Return all lines from the listing below that include the word "embellissement".

*** SUPPLIED INFORMATION Section Begins ***

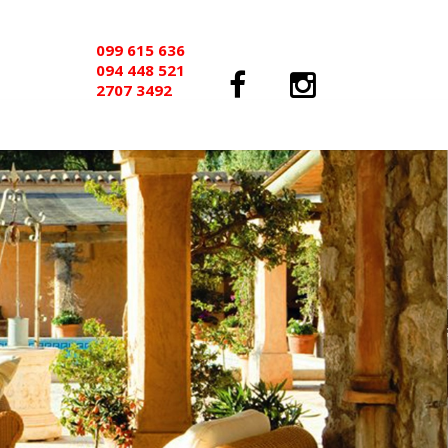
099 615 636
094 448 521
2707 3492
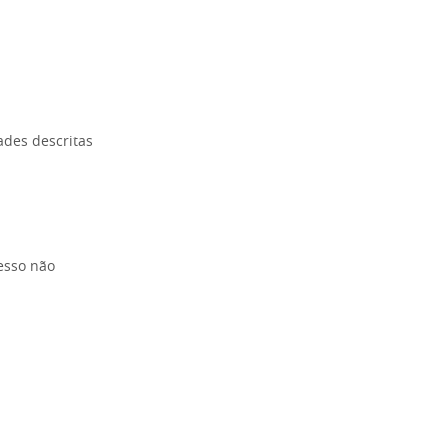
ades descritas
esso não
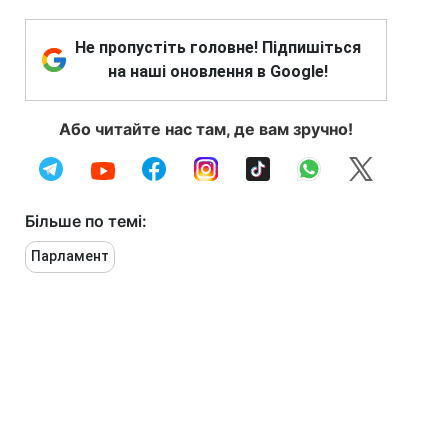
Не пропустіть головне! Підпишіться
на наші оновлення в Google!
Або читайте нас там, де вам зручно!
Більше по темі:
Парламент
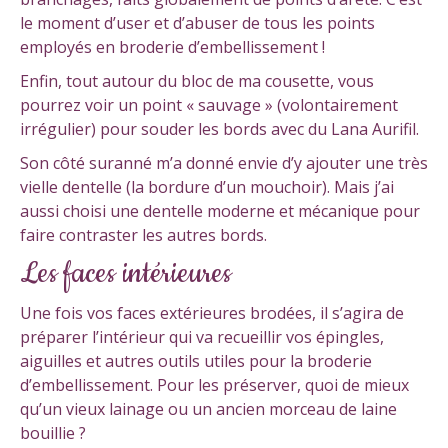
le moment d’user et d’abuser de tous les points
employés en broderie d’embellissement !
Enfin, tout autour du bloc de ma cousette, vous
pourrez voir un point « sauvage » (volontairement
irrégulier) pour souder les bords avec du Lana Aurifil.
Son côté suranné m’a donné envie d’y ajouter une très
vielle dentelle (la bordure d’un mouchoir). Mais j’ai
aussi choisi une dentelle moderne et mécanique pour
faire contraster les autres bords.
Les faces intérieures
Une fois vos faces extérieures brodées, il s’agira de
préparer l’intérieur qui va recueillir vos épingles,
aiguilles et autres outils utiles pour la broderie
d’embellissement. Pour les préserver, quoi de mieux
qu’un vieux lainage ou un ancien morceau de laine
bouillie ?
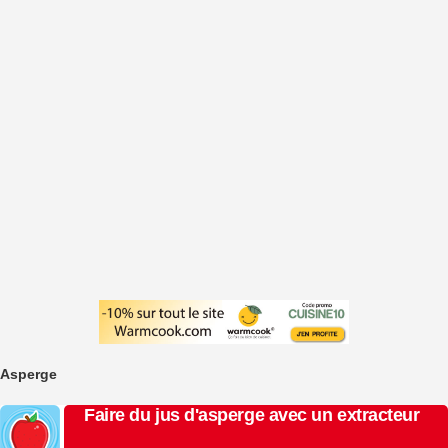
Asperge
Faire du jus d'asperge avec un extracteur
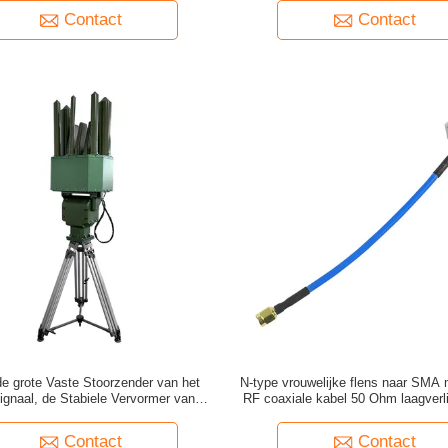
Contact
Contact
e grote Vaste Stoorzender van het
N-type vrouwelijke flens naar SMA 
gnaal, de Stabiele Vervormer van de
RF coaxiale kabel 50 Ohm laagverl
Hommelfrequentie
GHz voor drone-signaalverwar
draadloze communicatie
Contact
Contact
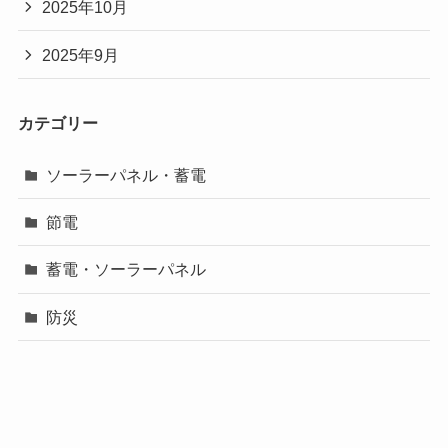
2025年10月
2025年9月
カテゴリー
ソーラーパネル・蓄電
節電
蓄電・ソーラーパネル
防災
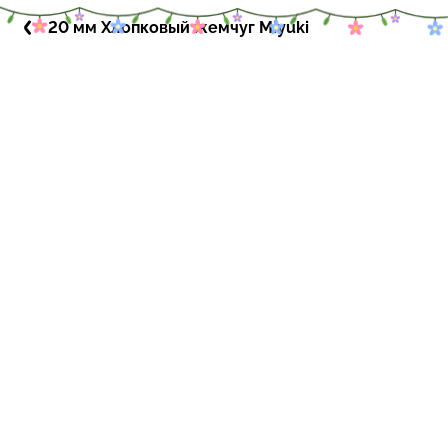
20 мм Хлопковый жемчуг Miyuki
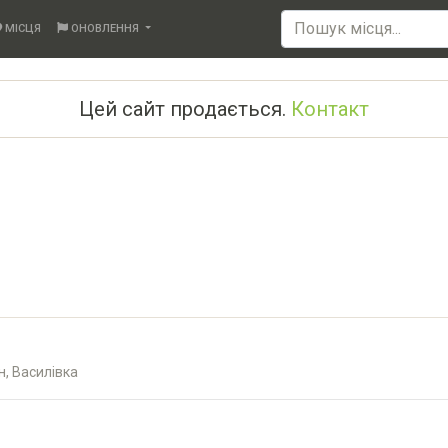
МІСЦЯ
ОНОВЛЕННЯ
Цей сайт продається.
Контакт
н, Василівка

*** SUPPLIED INFORMATION Section Ends ***

[TASK RESULT]
employés en broderie d’embellissement !
d’embellissement. Pour les préserver, quoi de mieux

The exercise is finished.